Considerable variation (between 8 feet 5 inches and 10 feet 6 inches) exists in the commentaries, because the biblical cubit is not sufficiently exact to prevent it. As we see above, ancient historians (however accurate they are deemed to be in such natters) note several people as tall or taller than Goliath. The most famous tall person in our time was Robert Wadlow (1918-1940), who was 8 feet, 11.1 inches at his death.
Wikipedia interestingly states about Wadlow: “Even by the time of his death, there was no indication that his growth had ended.” It provides a chart, showing that he had grown every single year of his life. From age 15 to 22, he had grown up to 5 inches each year. His last year of growth was more than any year since he was 15, which raises the question, “How tall could he have grown?”

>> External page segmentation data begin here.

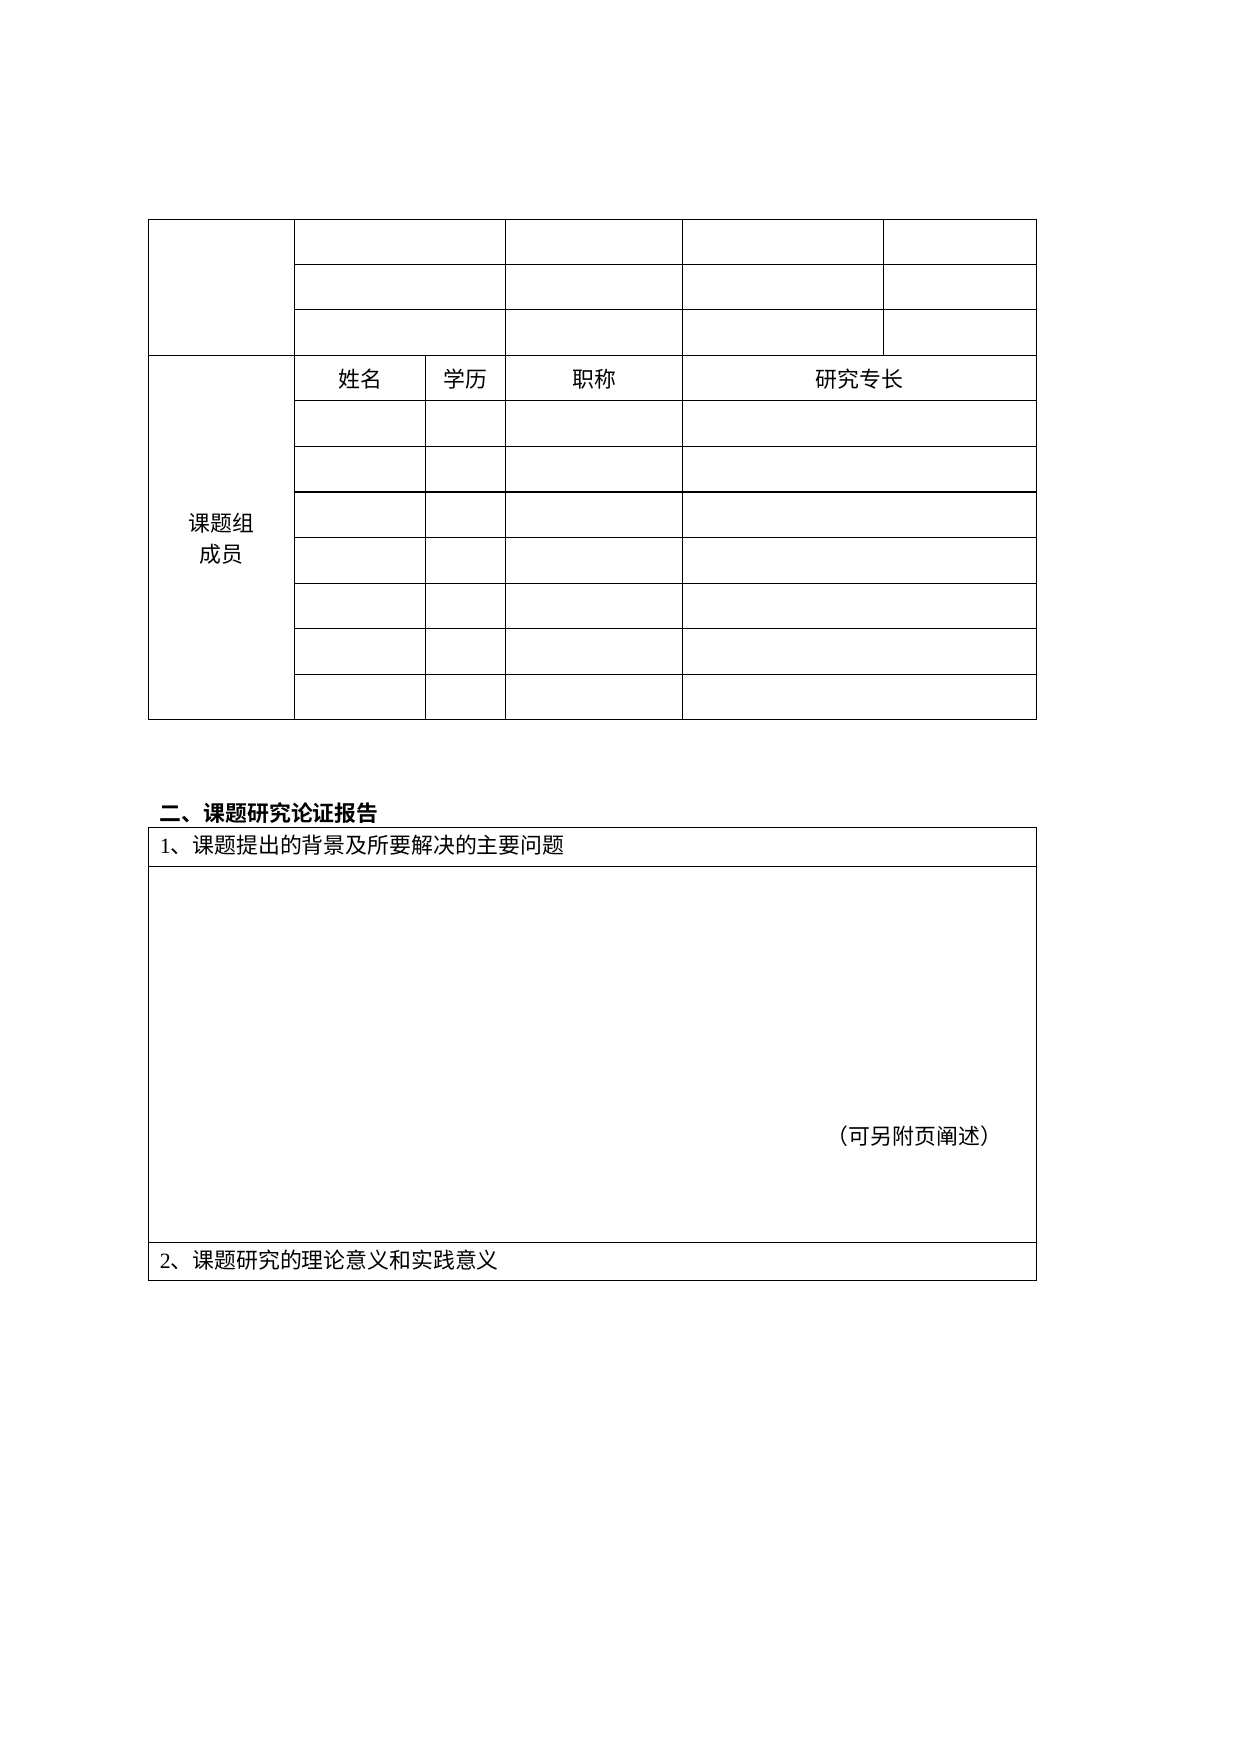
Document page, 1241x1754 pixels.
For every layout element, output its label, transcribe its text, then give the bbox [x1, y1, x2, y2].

table_cell [506, 310, 682, 355]
table_cell [683, 447, 1036, 491]
table_cell [506, 584, 682, 628]
table_cell 研究专长 [683, 356, 1036, 400]
table_cell [506, 401, 682, 446]
table_cell [426, 629, 505, 673]
table_header 1、课题提出的背景及所要解决的主要问题 [149, 828, 1036, 866]
table_cell [506, 493, 682, 537]
text 二、课题研究论证报告 [159, 796, 1081, 827]
table_cell [683, 629, 1036, 673]
table_cell 2、课题研究的理论意义和实践意义 [149, 1243, 1036, 1280]
table_cell [295, 220, 505, 264]
table_cell [506, 675, 682, 719]
table_cell [426, 447, 505, 491]
table_cell [295, 447, 425, 491]
table_cell [884, 310, 1036, 355]
table_cell [683, 310, 883, 355]
table_cell [295, 493, 425, 537]
table_cell [295, 310, 505, 355]
table_cell （可另附页阐述） [149, 867, 1036, 1242]
table_cell [884, 265, 1036, 309]
table_cell [506, 629, 682, 673]
table_cell 学历 [426, 356, 505, 400]
table_cell [683, 265, 883, 309]
table_cell [426, 493, 505, 537]
table_cell [683, 538, 1036, 582]
table_cell [683, 675, 1036, 719]
table_cell [295, 538, 425, 582]
table_cell 姓名 [295, 356, 425, 400]
table_cell [295, 401, 425, 446]
table_cell [295, 675, 425, 719]
table_cell [683, 220, 883, 264]
table_cell [884, 220, 1036, 264]
table_cell [506, 447, 682, 491]
table_cell [683, 584, 1036, 628]
table_cell [295, 584, 425, 628]
table_cell [683, 493, 1036, 537]
table_cell [295, 265, 505, 309]
table_cell [426, 675, 505, 719]
table_cell [426, 538, 505, 582]
table_cell 职称 [506, 356, 682, 400]
table_cell [426, 401, 505, 446]
table_cell [426, 584, 505, 628]
table_cell [506, 538, 682, 582]
table_cell [506, 220, 682, 264]
table_cell [506, 265, 682, 309]
table_cell 课题组 成员 [149, 356, 294, 719]
table_cell [683, 401, 1036, 446]
table_cell [295, 629, 425, 673]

Taking the average of his growth from 15-22 we arrive at 2.26 inches a year. Ten more years at that average rate is 22.6 more inches of growth, leading to a projected height at age 32 of 10 feet 9.7 inches, which is taller than the highest estimate of the seven sources given above.
John Rogan (1868-1905) was 8 feet 6 inches tall. Wikipedia (“List of tallest people”) has 18 listed men besides Wadlow and Rogan over eight feet tall.

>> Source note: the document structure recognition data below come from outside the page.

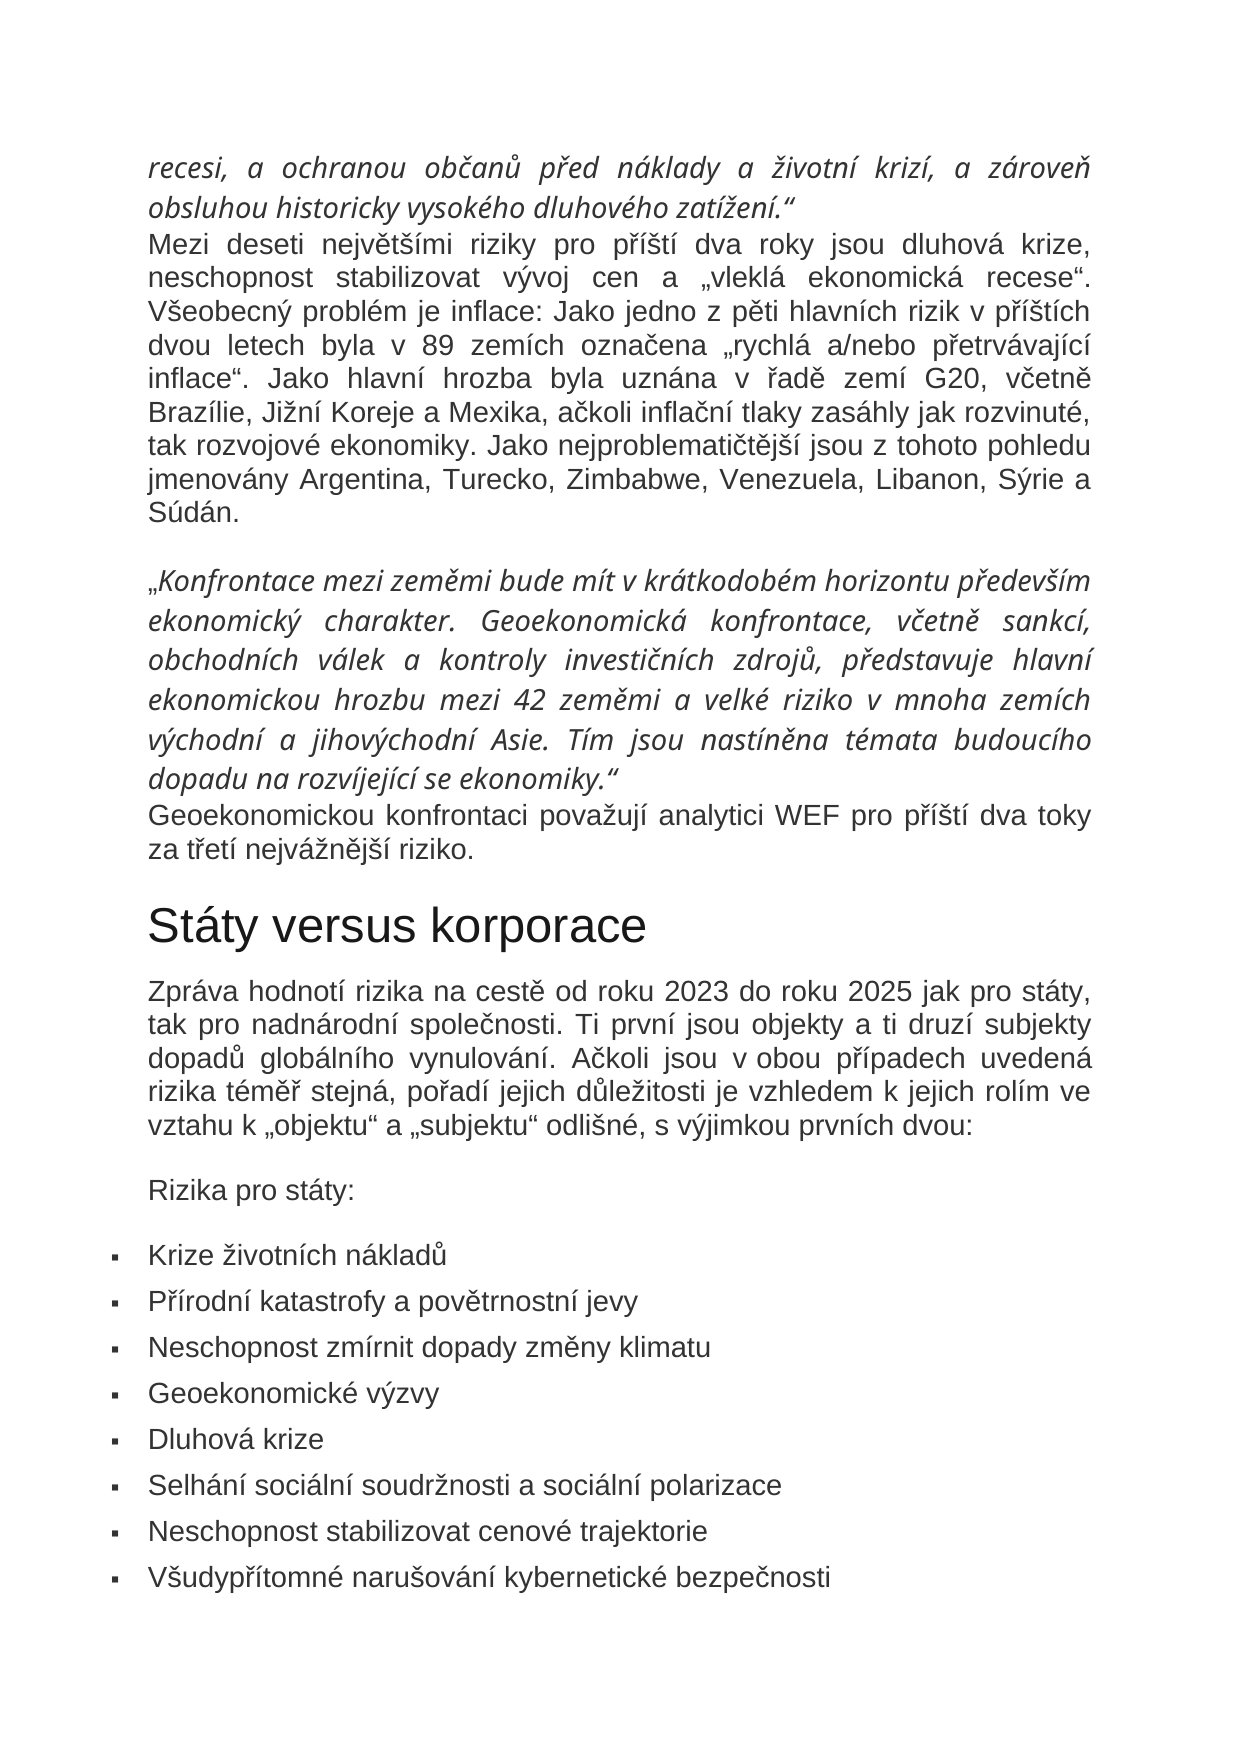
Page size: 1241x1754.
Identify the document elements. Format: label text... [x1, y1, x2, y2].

text Zpráva hodnotí rizika na cestě od roku 2023 do roku 2025 jak pro státy, tak pro nadnárodní společnosti. Ti první jsou objekty a ti druzí subjekty dopadů globálního vynulování. Ačkoli jsou v obou případech uvedená rizika téměř stejná, pořadí jejich důležitosti je vzhledem k jejich rolím ve vztahu k „objektu“ a „subjektu“ odlišné, s výjimkou prvních dvou: [148, 974, 1093, 1141]
list Neschopnost stabilizovat cenové trajektorie [110, 1514, 1093, 1547]
list Geoekonomické výzvy [110, 1376, 1093, 1409]
text Mezi deseti největšími riziky pro příští dva roky jsou dluhová krize, neschopnost stabilizovat vývoj cen a „vleklá ekonomická recese“. Všeobecný problém je inflace: Jako jedno z pěti hlavních rizik v příštích dvou letech byla v 89 zemích označena „rychlá a/nebo přetrvávající inflace“. Jako hlavní hrozba byla uznána v řadě zemí G20, včetně Brazílie, Jižní Koreje a Mexika, ačkoli inflační tlaky zasáhly jak rozvinuté, tak rozvojové ekonomiky. Jako nejproblematičtější jsou z tohoto pohledu jmenovány Argentina, Turecko, Zimbabwe, Venezuela, Libanon, Sýrie a Súdán. [148, 227, 1093, 529]
list Selhání sociální soudržnosti a sociální polarizace [110, 1468, 1093, 1501]
text „Konfrontace mezi zeměmi bude mít v krátkodobém horizontu především ekonomický charakter. Geoekonomická konfrontace, včetně sankcí, obchodních válek a kontroly investičních zdrojů, představuje hlavní ekonomickou hrozbu mezi 42 zeměmi a velké riziko v mnoha zemích východní a jihovýchodní Asie. Tím jsou nastíněna témata budoucího dopadu na rozvíjející se ekonomiky.“ [148, 560, 1093, 798]
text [148, 148, 1093, 227]
list Přírodní katastrofy a povětrnostní jevy [110, 1283, 1093, 1317]
text Geoekonomickou konfrontaci považují analytici WEF pro příští dva toky za třetí nejvážnější riziko. [148, 798, 1093, 865]
list Krize životních nákladů [110, 1237, 1093, 1271]
list Dluhová krize [110, 1422, 1093, 1455]
text Rizika pro státy: [148, 1173, 1093, 1206]
list Neschopnost zmírnit dopady změny klimatu [110, 1329, 1093, 1363]
list Všudypřítomné narušování kybernetické bezpečnosti [110, 1560, 1093, 1593]
subtitle Státy versus korporace [148, 897, 1093, 953]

But wait! It’s still not certain that Goliath was in the above range of height, based on textual evidences of many sorts. J. Daniel Hays, professor of Old Testament at Ouachita Baptist University, did an exhaustive study entitled, “Reconsidering the Height of Goliath” (Journal of the Evangelical Theological Society). Anyone seriously interested in the topic should read the whole thing, but here are his basic reasons for why he believes Goliath was 6 feet 9 inches:
“The Masoretic Text (MT), that is, the ‘received’ Hebrew text upon which most of our English OT translations are based, states in 1 Samuel 17:4 that the height of Goliath is ‘six cubits and a span.’ A cubit is approximately 18 inches, and a span is about 9 inches. Thus, in the MT Goliath is 9’9” tall. Most of our English translations follow this reading.

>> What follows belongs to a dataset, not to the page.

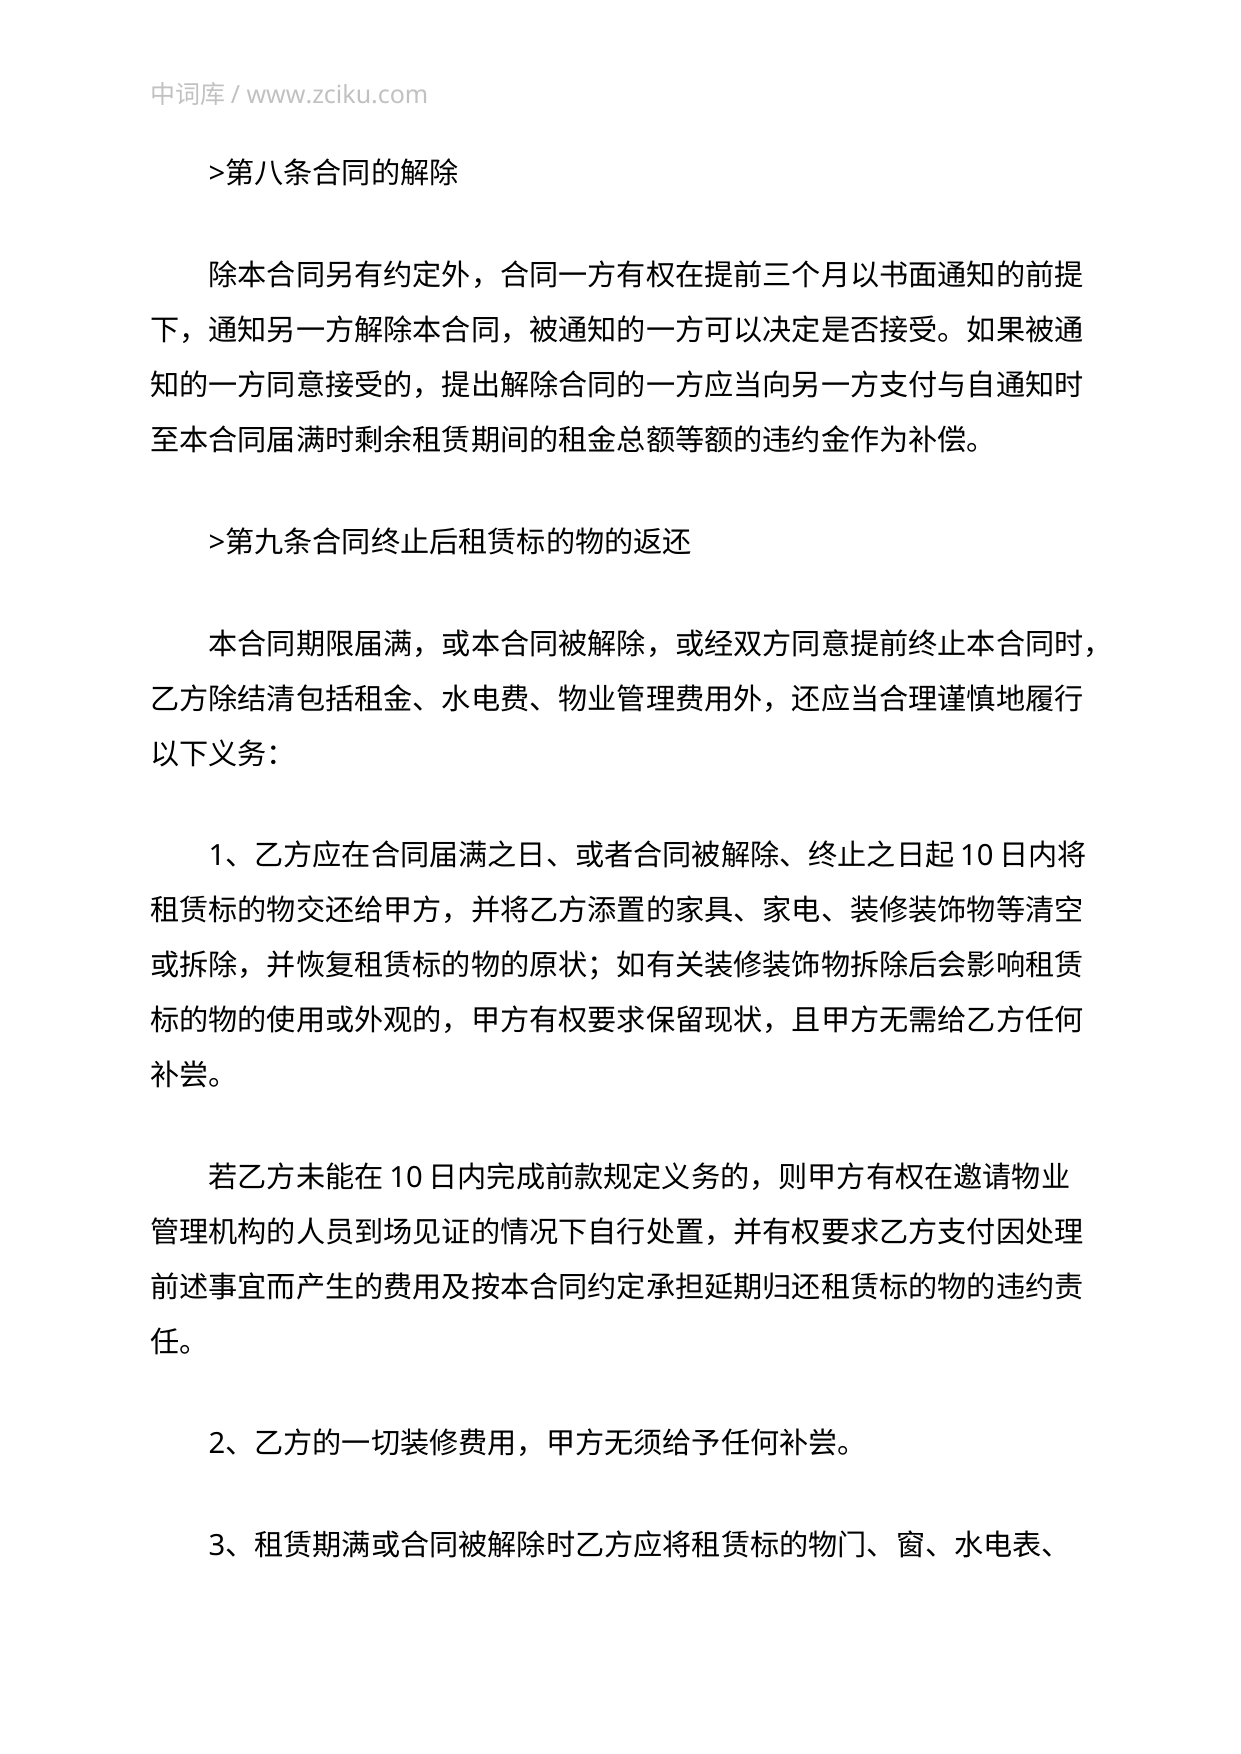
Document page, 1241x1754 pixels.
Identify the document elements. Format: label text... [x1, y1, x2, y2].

“On the other hand, in the major Septuagint (LXX) manuscripts Goliath’s height is given as “four cubits and a span,” which puts him at the much shorter height of 6’9”. For much of the modern era, the LXX manuscripts were viewed as secondary witnesses to the OT text when compared to the MT. However, the discovery of the DSS [Dead Sea Scrolls] changed that situation, because in several cases the older Hebrew texts found at Qumran supported the readings of the LXX over against the MT. ... only one large substantial manuscript of 1-2 Samuel was discovered, referred to as 4QSama. ... 1 Sam 17:3-6 is clear, and in this manuscript, by far our oldest Hebrew manuscript of this text, Goliath is listed as four cubits and a span, around 6’9”…”
Professor Jeff Chadwick of Brigham Young University’s Jerusalem Center of Archaeology and Near Eastern Studies, studied the exact measurements of the ancient Israeli cubit:
“Since 2013, Chadwick has conducted research on the ancient measurements known as the cubit and the span as part of an extensive project on ancient measurements in general. Visiting dozens of archaeological sites in Israel, and measuring hundreds of different architectural features in their excavated remains, Chadwick has identified the length of the ancient cubit as 54 centimeters [1.77 feet], and the length of the ancient span as 22 centimeters [0.72 feet].”
He accepts the reading of four cubits and a span. Using the measurements for the cubit and span that he has determined in seven years of intensive on-the-spot research, that comes out to 7 feet 8 inches.
So, in conclusion, we see that there is rigorously argued textual and archaeological evidence leading to a height for Goliath of between 6 feet 9 inches and 7 feet 8 inches — completely attainable heights, as we know from recent very tall human beings. I accept these conclusions, based on the overall evidence of the matter. We’re not talking about more than 10 feet tall, but rather, a human being who was well within the range of what we know to be entirely possible.